▶ [WHAT TO DO]
Instruction for the data below: set down exactly the lines from the line with "staining of unremarkable" to the line with "analysis of malignant", inclusive, and no others.

▶ [Collected data entries]

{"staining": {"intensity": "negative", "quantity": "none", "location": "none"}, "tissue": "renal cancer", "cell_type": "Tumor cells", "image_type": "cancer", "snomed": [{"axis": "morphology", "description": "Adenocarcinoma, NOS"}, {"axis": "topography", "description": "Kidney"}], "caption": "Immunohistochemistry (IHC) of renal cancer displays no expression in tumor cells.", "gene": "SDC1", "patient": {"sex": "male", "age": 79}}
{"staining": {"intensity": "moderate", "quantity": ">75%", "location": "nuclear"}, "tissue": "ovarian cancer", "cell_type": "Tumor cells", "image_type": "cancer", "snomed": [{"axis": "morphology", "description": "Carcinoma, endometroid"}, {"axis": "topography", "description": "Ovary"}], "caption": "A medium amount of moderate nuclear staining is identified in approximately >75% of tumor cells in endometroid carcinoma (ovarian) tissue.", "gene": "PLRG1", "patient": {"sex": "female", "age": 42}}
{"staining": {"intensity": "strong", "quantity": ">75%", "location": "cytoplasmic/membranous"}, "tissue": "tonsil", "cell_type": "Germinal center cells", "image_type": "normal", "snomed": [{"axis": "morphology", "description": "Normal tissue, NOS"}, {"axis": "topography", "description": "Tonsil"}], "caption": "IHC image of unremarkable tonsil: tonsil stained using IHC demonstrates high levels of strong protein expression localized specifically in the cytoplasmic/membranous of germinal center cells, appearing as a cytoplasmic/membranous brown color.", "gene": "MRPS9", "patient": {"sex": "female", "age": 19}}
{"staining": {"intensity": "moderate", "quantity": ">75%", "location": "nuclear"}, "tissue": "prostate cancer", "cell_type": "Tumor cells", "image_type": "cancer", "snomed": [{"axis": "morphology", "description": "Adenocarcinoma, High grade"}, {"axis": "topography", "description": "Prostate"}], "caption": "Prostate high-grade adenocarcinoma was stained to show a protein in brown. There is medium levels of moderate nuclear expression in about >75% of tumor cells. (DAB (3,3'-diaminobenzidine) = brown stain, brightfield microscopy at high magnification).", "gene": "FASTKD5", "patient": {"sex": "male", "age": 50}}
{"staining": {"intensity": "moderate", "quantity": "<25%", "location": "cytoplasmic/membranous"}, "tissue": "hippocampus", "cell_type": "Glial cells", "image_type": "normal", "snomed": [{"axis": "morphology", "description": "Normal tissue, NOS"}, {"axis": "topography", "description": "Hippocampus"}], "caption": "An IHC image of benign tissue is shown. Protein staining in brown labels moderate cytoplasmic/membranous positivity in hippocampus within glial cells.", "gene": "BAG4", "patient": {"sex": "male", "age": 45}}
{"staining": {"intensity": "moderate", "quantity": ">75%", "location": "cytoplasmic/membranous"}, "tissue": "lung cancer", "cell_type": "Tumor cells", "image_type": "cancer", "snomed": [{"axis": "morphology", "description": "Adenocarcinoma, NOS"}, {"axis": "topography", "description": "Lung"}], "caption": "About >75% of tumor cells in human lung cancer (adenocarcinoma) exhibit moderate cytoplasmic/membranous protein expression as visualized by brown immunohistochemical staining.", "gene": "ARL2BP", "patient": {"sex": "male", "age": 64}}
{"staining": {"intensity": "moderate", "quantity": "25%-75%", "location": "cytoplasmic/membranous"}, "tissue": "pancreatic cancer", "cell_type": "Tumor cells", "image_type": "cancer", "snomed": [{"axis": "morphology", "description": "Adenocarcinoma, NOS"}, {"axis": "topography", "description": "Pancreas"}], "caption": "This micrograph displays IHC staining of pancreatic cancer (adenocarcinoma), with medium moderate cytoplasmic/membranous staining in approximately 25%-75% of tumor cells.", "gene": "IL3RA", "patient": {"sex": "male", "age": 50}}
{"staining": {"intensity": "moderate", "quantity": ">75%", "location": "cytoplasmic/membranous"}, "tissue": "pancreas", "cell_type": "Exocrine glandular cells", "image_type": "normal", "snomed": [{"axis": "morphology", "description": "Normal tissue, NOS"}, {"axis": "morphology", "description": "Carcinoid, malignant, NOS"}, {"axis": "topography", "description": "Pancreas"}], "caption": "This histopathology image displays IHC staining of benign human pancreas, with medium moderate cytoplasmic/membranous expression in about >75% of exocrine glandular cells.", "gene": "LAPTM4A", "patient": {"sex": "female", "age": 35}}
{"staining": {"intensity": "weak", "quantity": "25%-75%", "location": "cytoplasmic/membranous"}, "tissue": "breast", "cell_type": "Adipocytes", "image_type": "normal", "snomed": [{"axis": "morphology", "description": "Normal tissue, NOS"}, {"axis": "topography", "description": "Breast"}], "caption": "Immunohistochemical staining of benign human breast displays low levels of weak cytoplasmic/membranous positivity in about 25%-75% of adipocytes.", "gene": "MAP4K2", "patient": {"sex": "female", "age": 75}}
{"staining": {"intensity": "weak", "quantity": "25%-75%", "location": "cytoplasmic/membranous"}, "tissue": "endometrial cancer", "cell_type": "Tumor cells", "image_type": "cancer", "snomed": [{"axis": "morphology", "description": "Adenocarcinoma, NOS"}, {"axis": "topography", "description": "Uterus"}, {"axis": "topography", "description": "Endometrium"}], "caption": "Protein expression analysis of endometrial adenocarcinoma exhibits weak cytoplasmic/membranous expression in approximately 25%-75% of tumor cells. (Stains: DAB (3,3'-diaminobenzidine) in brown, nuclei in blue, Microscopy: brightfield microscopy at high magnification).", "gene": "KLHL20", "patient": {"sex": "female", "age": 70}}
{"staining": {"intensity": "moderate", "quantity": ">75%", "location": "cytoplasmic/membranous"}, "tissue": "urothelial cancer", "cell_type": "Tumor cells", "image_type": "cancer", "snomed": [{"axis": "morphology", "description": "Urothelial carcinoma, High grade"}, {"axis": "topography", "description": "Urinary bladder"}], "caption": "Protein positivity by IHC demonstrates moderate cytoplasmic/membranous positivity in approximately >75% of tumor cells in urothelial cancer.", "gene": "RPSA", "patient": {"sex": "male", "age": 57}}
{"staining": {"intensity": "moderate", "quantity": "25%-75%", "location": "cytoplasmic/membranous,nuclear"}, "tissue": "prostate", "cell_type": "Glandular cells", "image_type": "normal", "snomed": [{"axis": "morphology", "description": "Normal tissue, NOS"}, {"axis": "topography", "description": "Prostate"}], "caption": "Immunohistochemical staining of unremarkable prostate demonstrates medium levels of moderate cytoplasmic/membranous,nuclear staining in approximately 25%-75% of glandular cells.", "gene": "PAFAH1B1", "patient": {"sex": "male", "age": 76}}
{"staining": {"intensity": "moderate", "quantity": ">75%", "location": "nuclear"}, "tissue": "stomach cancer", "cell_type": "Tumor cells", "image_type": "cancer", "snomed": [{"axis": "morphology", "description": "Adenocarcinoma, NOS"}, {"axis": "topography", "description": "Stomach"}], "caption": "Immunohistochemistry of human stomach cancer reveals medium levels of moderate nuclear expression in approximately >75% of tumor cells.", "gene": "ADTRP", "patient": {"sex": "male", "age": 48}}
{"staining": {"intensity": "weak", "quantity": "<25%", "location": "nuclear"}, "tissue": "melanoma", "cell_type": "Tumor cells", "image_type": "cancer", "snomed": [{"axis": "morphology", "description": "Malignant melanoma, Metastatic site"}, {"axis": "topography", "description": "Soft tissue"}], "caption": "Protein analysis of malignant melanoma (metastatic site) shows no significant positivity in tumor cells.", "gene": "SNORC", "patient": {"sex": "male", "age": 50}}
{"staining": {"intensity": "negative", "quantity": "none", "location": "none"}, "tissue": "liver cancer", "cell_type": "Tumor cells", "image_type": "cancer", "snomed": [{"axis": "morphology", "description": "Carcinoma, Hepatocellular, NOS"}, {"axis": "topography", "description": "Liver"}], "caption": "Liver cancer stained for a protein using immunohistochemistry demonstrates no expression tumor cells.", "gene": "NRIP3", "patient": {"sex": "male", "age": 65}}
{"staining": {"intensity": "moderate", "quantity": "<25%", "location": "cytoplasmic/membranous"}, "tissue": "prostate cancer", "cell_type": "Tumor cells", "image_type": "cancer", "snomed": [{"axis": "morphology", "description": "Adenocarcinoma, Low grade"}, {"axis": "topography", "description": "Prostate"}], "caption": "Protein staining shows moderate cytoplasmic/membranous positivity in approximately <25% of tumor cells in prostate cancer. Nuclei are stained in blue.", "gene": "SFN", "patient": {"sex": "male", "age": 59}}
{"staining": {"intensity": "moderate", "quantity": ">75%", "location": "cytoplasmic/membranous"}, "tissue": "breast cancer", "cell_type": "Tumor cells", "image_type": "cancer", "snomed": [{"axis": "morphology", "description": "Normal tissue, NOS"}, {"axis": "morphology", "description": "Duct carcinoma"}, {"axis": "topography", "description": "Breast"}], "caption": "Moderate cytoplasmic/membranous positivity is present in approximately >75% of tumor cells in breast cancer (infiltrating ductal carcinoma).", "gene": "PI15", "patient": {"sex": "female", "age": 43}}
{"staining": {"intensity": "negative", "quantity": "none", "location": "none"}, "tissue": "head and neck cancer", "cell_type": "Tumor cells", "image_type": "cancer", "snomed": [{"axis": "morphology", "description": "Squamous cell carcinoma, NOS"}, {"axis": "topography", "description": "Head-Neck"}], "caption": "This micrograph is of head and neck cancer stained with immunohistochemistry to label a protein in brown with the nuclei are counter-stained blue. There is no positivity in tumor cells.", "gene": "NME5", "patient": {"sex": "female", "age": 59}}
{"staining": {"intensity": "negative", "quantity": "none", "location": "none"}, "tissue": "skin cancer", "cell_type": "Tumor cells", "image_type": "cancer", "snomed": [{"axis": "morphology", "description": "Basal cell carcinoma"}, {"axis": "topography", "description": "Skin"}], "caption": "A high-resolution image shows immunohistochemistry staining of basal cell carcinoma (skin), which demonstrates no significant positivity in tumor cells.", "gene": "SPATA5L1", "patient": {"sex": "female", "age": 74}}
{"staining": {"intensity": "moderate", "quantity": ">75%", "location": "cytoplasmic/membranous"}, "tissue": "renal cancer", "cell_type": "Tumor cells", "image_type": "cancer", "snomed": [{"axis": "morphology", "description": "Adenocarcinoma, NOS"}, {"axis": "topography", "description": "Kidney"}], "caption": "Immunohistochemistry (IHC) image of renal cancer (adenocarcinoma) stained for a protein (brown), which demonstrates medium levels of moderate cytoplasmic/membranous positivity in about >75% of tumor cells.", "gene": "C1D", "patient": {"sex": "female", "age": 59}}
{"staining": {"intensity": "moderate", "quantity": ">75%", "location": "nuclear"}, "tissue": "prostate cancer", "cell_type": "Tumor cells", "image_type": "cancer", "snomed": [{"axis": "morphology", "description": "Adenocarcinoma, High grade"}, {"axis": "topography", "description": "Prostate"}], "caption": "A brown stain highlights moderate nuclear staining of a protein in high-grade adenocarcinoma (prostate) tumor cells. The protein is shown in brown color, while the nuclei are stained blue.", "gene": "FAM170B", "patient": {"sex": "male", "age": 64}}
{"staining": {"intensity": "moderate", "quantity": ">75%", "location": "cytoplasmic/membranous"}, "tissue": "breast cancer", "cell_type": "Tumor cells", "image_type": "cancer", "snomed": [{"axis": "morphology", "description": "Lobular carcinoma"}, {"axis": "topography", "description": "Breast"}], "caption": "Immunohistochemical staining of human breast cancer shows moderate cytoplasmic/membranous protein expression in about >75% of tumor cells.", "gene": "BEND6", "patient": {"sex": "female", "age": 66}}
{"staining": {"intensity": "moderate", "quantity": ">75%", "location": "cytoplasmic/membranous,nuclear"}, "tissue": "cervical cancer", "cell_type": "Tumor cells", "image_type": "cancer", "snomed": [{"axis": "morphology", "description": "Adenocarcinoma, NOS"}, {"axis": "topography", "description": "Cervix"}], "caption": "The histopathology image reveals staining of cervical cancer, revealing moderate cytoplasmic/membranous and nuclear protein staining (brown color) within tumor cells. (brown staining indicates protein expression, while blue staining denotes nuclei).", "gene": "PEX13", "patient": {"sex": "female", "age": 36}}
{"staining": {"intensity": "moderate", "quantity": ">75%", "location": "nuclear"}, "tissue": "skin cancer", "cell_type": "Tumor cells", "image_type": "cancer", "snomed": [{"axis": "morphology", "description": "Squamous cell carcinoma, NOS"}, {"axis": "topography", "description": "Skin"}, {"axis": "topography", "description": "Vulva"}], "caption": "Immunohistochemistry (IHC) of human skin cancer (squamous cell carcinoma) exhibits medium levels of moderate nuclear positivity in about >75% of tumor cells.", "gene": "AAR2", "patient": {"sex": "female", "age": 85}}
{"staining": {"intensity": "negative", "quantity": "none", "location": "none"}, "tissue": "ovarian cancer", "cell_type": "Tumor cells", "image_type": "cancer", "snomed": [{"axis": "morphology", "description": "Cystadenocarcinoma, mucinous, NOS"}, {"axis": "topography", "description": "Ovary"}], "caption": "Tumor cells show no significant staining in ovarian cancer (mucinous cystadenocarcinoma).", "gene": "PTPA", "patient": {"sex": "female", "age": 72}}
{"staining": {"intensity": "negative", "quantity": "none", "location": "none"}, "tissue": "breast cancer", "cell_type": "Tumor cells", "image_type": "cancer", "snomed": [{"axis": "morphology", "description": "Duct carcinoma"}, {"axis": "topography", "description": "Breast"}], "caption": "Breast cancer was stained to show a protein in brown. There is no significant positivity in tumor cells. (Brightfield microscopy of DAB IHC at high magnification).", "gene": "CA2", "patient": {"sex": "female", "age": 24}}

▶ [SOLUTION FOR THIS PROBLEM]
{"staining": {"intensity": "moderate", "quantity": "25%-75%", "location": "cytoplasmic/membranous,nuclear"}, "tissue": "prostate", "cell_type": "Glandular cells", "image_type": "normal", "snomed": [{"axis": "morphology", "description": "Normal tissue, NOS"}, {"axis": "topography", "description": "Prostate"}], "caption": "Immunohistochemical staining of unremarkable prostate demonstrates medium levels of moderate cytoplasmic/membranous,nuclear staining in approximately 25%-75% of glandular cells.", "gene": "PAFAH1B1", "patient": {"sex": "male", "age": 76}}
{"staining": {"intensity": "moderate", "quantity": ">75%", "location": "nuclear"}, "tissue": "stomach cancer", "cell_type": "Tumor cells", "image_type": "cancer", "snomed": [{"axis": "morphology", "description": "Adenocarcinoma, NOS"}, {"axis": "topography", "description": "Stomach"}], "caption": "Immunohistochemistry of human stomach cancer reveals medium levels of moderate nuclear expression in approximately >75% of tumor cells.", "gene": "ADTRP", "patient": {"sex": "male", "age": 48}}
{"staining": {"intensity": "weak", "quantity": "<25%", "location": "nuclear"}, "tissue": "melanoma", "cell_type": "Tumor cells", "image_type": "cancer", "snomed": [{"axis": "morphology", "description": "Malignant melanoma, Metastatic site"}, {"axis": "topography", "description": "Soft tissue"}], "caption": "Protein analysis of malignant melanoma (metastatic site) shows no significant positivity in tumor cells.", "gene": "SNORC", "patient": {"sex": "male", "age": 50}}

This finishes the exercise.